— WHAT YOU NEED TO DO —
With the images removed, transcribe the listing that follows exactly.

— DATA EXTRACT —
>>>>>
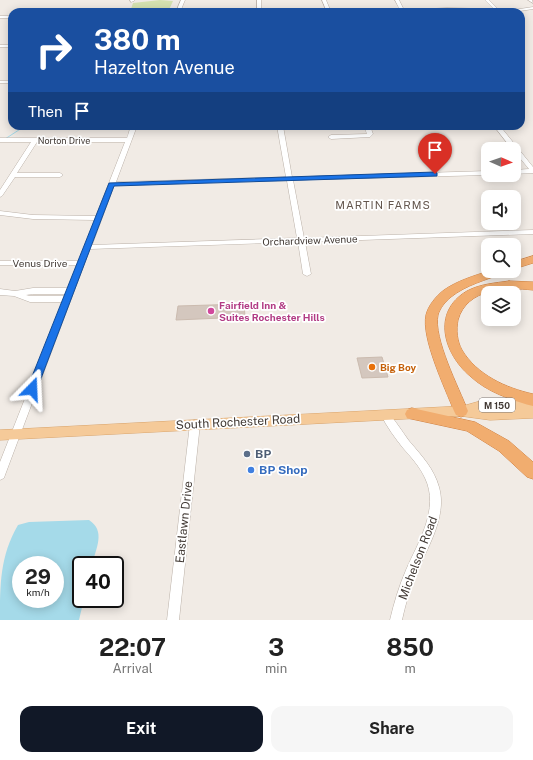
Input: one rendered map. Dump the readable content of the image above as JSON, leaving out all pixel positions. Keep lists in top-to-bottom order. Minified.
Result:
{"streets":{"main road":["M 150","South Rochester Road"],"street":["Norton Drive","Orchardview Avenue","Venus Drive","Eastlawn Drive","Michelson Road"]},"crossings":[["South Rochester Road","Eastlawn Drive"],["South Rochester Road","Michelson Road"]],"districts":["MARTIN FARMS"],"places":["Fairfield Inn & Suites Rochester Hills","Big Boy","BP","BP Shop"],"north":"right","page":{"turn":["380 m","Hazelton Avenue"],"then":"Then","speed":"29 km/h","limit":"40","eta":["22:07","Arrival","3","min","850","m"],"buttons":["Exit","Share"]}}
<<<<<
— RESULT —
Input: one rendered map. Dump the readable content of the image above as JSON, leaving out all pixel positions. Keep lists in top-to-bottom order. Minified.
Result:
{"streets":{"main road":["M 150","South Rochester Road"],"street":["Norton Drive","Orchardview Avenue","Venus Drive","Eastlawn Drive","Michelson Road"]},"crossings":[["South Rochester Road","Eastlawn Drive"],["South Rochester Road","Michelson Road"]],"districts":["MARTIN FARMS"],"places":["Fairfield Inn & Suites Rochester Hills","Big Boy","BP","BP Shop"],"north":"right","page":{"turn":["380 m","Hazelton Avenue"],"then":"Then","speed":"29 km/h","limit":"40","eta":["22:07","Arrival","3","min","850","m"],"buttons":["Exit","Share"]}}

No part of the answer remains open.